Page extract section start

Sir John Monash was a visionary engineer, military leader and much more, who succeeded in spite of the prejudices of the conservative Melbourne establishment (read: The Coalition right wing), to become, in Field Marshal Bernard Montgomery’s view, “the best general on the Western Front” in WW1. Monash was renowned for his vision and innovation. In 1920 he became Chair and General Manager of the newly-formed State Electricity Commission of Victoria, continuing for many years to oversee major power developments, particularly the opening up of the Latrobe Valley brown coal deposits.
But he would be turning in his grave if he knew that he was being hailed today as a blinkered defender of the coal industry by the luddites of the Coalition. He would have had the vision and intellect to adopt renewables, storage and all things low-carbon and sustainable decades ago. And above all to plan the transition, not just sit and let things fall apart as successive Australian governments have done for thirty years.

Page extract section end

◆ Aim of the task:
Copy the stretch of the passage on Sir John Monash from "But he would" through "for thirty years." word for word. The records that follow the text come from a separate source.

Material supplied section start

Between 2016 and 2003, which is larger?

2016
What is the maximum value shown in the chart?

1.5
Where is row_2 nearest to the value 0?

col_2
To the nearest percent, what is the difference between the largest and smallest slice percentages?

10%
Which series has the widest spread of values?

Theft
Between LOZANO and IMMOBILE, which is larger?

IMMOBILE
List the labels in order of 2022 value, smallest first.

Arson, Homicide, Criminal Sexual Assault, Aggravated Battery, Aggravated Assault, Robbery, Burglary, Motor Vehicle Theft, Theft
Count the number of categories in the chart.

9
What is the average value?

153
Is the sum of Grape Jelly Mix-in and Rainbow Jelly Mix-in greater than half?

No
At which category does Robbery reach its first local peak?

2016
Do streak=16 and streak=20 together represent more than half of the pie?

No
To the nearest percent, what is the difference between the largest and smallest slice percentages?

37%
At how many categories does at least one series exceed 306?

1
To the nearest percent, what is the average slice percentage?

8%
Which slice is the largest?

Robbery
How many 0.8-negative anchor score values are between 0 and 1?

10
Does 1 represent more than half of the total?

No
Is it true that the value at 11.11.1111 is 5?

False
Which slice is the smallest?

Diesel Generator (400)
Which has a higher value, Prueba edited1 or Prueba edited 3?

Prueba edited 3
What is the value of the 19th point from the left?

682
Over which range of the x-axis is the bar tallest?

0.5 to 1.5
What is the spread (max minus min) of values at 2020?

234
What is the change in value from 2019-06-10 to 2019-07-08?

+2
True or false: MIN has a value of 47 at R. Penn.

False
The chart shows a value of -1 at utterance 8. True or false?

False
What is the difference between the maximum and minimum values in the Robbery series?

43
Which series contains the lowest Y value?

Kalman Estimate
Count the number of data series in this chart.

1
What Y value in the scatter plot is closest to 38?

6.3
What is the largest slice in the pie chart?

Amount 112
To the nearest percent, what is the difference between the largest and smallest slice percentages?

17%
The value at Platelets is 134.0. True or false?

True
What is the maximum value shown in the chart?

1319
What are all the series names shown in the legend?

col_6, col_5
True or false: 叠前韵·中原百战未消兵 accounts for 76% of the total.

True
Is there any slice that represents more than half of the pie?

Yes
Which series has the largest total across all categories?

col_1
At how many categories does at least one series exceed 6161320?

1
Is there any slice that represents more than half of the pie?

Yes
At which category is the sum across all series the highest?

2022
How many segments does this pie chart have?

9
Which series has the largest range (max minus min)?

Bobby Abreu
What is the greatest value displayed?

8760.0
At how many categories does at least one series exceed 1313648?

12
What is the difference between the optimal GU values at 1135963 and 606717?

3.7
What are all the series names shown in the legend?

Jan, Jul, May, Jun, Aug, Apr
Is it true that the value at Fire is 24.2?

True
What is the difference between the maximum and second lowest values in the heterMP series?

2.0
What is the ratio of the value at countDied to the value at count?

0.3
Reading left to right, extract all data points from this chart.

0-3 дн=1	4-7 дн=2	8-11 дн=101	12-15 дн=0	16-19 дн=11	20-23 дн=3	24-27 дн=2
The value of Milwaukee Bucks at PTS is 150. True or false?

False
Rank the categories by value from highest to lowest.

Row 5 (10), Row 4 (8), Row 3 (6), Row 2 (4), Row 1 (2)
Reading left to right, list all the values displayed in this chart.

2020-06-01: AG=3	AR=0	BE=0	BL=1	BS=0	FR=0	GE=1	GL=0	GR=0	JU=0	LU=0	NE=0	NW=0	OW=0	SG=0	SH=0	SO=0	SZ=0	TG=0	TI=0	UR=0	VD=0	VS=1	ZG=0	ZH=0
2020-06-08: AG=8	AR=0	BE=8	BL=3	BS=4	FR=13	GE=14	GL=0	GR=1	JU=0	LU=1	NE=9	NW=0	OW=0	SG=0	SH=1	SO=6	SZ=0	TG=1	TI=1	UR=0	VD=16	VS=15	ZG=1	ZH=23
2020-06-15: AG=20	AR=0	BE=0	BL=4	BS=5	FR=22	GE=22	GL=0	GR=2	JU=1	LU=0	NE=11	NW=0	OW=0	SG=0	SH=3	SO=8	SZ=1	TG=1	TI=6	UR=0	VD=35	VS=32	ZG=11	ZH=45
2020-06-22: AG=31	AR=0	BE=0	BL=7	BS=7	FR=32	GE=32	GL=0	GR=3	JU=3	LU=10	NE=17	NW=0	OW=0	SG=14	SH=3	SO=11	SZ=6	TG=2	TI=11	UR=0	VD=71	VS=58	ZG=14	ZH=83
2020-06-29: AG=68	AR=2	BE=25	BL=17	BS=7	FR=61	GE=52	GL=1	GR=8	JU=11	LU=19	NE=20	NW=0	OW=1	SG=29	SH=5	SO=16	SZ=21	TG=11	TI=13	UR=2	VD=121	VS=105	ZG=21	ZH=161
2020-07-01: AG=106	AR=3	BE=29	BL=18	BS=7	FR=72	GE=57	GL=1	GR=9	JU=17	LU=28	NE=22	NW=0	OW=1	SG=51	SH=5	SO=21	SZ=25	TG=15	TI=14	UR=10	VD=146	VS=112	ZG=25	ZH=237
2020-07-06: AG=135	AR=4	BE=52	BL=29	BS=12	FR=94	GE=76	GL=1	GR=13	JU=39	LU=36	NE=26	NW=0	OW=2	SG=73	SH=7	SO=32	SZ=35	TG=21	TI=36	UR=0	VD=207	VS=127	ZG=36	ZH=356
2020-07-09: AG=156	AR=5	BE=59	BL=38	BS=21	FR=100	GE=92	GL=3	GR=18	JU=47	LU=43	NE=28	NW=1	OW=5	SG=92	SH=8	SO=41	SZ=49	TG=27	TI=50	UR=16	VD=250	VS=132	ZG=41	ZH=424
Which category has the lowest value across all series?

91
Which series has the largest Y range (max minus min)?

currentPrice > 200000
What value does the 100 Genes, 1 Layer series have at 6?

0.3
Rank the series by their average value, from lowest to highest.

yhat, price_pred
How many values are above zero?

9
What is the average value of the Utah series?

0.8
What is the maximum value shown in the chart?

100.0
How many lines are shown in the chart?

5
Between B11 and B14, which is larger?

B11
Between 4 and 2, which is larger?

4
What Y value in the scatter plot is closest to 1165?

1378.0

Material supplied section end

◆ The completed task:
But he would be turning in his grave if he knew that he was being hailed today as a blinkered defender of the coal industry by the luddites of the Coalition. He would have had the vision and intellect to adopt renewables, storage and all things low-carbon and sustainable decades ago. And above all to plan the transition, not just sit and let things fall apart as successive Australian governments have done for thirty years.